La revue didactique en médecine gériatrique
 

Recommandations françaises sur la prise en charge de la goutte : le cru 2019-2020

La goutte a gardé le même visage clinique au cours de ces dernières années. L’hyperuricémie chronique est toujours nécessaire. Une crise de goutte sera toujours une crise de goutte et encore plus depuis que son analyse et sa description ont permis de les inclure dans les règles diagnostiques hollandaises ou dans les critères de classification diagnostique de la goutte concoctés par une task force ACR/EULAR en 2012 !
En revanche si des nouveautés en termes de génétique, d’interactions gènes-environnement, d’imagerie, de nouveaux critères, de médicaments de la crise et de l’hyperuricémie ont été rapportées, la prise en charge de la goutte reste toujours cruellement déficitaire. Les patient(e)s payent le prix de la douleur et du surrisque de mortalité cardiovasculaire, d’hypertension artérielle (HTA), d’insuffisance rénale chronique (IRC).
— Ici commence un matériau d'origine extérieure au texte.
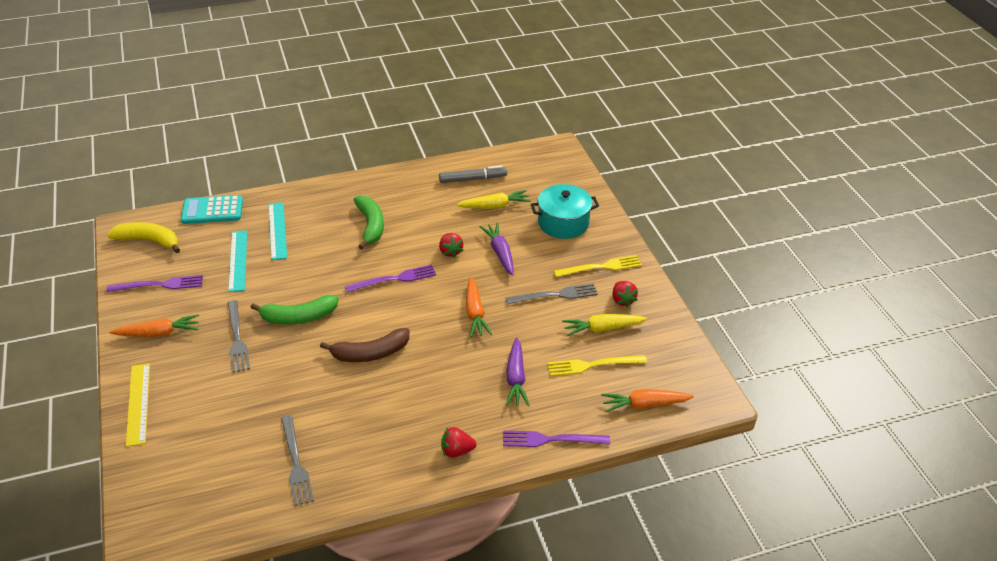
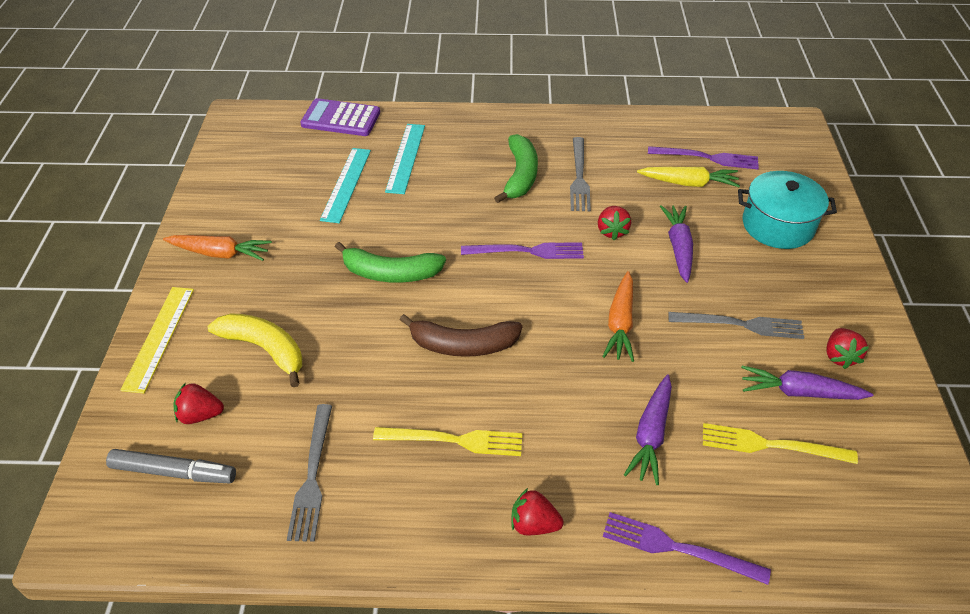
camera: 20 degrees right, 5 degrees up
(149, 241) = (257, 139): yellow banana -> yellow banana (265, 349)
(159, 285) = (245, 194): purple fork -> purple fork (707, 158)
(196, 446) = (200, 415): none -> red strawberry
(212, 210) = (341, 119): turquoise calculator -> purple calculator
(237, 338) = (306, 282): grey fork -> grey fork (579, 177)
(473, 179) = (669, 143): grey marker -> grey marker (174, 472)
(600, 267) = (817, 300): yellow fork -> yellow fork (453, 440)
(602, 328) = (799, 392): yellow carrot -> purple carrot
(644, 405) = (838, 532): orange carrot -> none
La vraie difficulté est la prise en charge d’une maladie chronique comme le diabète sucré, et l’inertie clinique des praticien(ne)s toutes spécialités confondues : la posologie d’allopurinol n’est pas ajustée alors que la cible d’uricémie n’est pas atteinte.
Les recommandations sur la prise en charge de la goutte ont été développées sur tous les continents La liste des recommandations internationales est longue, la première ayant été celle de l’EULAR dès 2008 publiée en 2009. Elles viennent d’être remises à jour en 2018. Nous attendions les recommandations françaises sur la goutte.
Elles sont là.

 

Les points clés

- Éducation du patient et capacité à traiter seul sa crise de goutte avec une prescription préétablie.
- Compréhension de la crise d’un côté et de la maladie de surcharge en urates de l’autre.
- Choix des médicaments selon les caractéristiques du patient (âge, comorbidités, médications associées).
- Augmentation progressive (chi va piano va sano), mais continue (pas d’inertie) des doses de traitements hypo-uricémiants (THU) [1].
- Augmentation progressive du THU jusqu’à avoir atteint la cible d’uricémie (treat to target) (éviter impérativement l’inertie : ne pas s’arrêter en chemin et augmenter la dose de THU jusqu’à la cible).
- Fréquence des comorbidités (50 % environ) à prendre en compte pour les choix de médicaments (crise et THU) et en particulier l’insuffisance rénale (mesure de la fonction rénale).
- La mortalité, notamment cardiovasculaire, est significativement réduite en dessous de 60 mg/l (360 µmol/l) [2].